Now we're good to go!
1. Here is my TS HD file with DVB Subtitles 'on' in VLC
2. Now open Subtitle Edit
Drag your TS file onto the white area on the left side of the program, and wait between 30 secs and a minute for file parsing to complete (My one hour HD video took about 45 seconds to parse. Once completed, the program automatically opens the following window:
Make sure to use the settings as pictured, with OCR Via Tesseract chosen in top left, and the settings exactly as shown on right side (you can play around with these when you feel more confident). Now, click 'Start OCR' button (Do NOT click OK!)...Let the program do its magic...My one hour verbally intensive TS file took 6 minutes to complete, and you can see the OCR in action.
3. When the OCR has finished its work, you'll be left with something a bit like this:
You will be amazed at the incredible accuracy of the OCR via Tesseract setting. It really is about 99.8% accurate! Some of the problems it encountered and attempted to fix can be found on the right side window, but as you scroll down and compare those lines with the fixed lines in the bottom left window, you'll see that most have been fixed automatically by the program. You could spend a couple of minutes clearing the odd error if you want. The top window shows you the original DVB subtitles if you need something to compare against. Now, click 'OK' in the bottom right of the screen.
4. The program returns to its original window, and you can see your shiny new subtitles in the left window,
just waiting to be edited and saved!
I normally click 'Tools - Fix Common Errors - Next - Apply Selected Fixes - OK', and also under Tools, I click 'Merge Short Lines' and also 'Split Long Lines'. That cleans up the subs so I am ready to save them. Then, go to File, and Save in whichever format you prefer. Save the file in same place as TS file and give it the exact same name as your TS file. (Very important!!)
5. Once saved and closed, open Subtitle Edit again, and drag your new subtitle file in. It will automatically
load the video onto the right hand part of the screen:
Make sure you click the 'Adjust' tab on bottom left. Now you can play the video and alter the position of the subtitles if you need to. I only really use the 'Set start and Off-set the rest' button under 'Adjust'. If the original DVB Subtitles were correctly in sync with the TS file, then you probably won't need to change any positions. Now save again!
6. So in order to use your new subtitle file, you need to convert your TS file to MKV. I use MKV Merge for this.

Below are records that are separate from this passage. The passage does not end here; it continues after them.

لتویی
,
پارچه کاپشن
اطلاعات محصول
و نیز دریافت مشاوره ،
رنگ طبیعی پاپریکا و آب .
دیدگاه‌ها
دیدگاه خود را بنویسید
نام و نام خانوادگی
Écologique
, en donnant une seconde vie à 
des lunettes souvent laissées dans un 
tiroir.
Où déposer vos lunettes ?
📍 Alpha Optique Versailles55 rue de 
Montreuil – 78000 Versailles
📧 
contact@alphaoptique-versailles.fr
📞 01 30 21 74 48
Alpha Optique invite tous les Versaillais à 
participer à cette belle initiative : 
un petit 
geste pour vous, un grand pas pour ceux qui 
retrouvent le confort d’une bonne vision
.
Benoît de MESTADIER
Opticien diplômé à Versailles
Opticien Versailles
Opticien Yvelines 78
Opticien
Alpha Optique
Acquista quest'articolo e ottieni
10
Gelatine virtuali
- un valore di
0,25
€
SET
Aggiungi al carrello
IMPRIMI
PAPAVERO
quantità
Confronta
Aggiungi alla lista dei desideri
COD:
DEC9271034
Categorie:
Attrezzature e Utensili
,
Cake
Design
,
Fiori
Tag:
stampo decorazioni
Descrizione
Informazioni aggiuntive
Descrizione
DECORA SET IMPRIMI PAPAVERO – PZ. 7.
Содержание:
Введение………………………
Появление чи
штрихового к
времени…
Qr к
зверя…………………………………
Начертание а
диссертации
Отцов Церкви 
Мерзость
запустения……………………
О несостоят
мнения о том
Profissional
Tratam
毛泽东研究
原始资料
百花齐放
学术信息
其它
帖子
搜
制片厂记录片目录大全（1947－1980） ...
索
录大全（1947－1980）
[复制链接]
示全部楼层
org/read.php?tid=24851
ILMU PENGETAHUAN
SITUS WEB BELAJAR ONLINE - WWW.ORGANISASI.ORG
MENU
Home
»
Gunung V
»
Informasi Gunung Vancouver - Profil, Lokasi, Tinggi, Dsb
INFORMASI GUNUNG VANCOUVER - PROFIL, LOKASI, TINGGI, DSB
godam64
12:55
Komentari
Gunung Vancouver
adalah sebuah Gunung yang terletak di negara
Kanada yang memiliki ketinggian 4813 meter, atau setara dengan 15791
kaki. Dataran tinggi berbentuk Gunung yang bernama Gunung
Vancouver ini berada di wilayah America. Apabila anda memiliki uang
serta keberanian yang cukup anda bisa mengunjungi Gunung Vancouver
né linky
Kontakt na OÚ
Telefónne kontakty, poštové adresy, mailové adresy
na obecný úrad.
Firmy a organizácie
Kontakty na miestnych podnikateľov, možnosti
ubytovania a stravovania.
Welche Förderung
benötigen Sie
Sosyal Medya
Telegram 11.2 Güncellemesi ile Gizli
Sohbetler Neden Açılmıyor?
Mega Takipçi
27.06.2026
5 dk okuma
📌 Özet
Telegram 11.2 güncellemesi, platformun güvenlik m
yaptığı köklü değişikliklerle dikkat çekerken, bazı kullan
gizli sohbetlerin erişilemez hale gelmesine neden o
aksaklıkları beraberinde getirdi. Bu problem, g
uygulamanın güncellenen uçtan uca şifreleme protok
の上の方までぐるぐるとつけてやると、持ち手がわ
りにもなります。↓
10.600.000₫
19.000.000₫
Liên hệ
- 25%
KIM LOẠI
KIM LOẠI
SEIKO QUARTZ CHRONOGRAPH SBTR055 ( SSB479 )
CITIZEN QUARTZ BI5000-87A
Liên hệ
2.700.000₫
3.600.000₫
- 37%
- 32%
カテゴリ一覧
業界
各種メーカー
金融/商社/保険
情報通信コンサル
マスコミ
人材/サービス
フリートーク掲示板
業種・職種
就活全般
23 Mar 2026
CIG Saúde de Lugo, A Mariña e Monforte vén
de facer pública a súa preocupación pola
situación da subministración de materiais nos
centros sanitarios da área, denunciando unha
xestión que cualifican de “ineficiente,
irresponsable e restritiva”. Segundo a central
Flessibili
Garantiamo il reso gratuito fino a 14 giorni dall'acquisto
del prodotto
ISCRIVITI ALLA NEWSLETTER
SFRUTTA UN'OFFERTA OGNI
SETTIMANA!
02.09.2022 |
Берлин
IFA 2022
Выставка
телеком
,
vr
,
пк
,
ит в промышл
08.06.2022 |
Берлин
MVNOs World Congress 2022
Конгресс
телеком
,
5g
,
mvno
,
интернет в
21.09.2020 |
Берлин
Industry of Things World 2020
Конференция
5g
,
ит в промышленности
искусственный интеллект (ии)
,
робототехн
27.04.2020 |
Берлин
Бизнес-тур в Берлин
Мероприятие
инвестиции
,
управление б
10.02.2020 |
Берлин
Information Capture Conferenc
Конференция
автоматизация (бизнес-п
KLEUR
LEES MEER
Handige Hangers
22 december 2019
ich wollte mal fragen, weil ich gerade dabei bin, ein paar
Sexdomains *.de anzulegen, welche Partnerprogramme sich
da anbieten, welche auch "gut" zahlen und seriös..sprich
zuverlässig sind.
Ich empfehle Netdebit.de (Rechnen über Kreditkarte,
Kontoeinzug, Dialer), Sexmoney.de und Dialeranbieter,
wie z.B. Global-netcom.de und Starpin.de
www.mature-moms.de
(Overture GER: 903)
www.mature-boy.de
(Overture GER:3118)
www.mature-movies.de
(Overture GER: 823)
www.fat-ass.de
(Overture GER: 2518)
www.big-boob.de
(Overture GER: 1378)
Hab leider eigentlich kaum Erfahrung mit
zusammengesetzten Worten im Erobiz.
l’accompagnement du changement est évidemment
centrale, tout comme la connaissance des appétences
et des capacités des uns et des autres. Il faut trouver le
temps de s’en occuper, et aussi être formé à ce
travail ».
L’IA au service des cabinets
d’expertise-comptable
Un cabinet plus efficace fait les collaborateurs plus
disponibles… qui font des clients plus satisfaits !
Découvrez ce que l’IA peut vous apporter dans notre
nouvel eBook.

As shown, drag in your TS file and your new SRT file, and hit the 'Start Muxing' button. In a few seconds, you have an MKV file with subtitles which will play on a huge number of devices.
All done! Please don't be put off by my instructions. With an hour of practise, you should be able to complete the entire process from start to finish in about 10 - 12 minutes (which includes the 6 minutes to parse the original TS file)! I have tested this on 4 of the 5 original terrestrial Freeview channels. Hope it helps.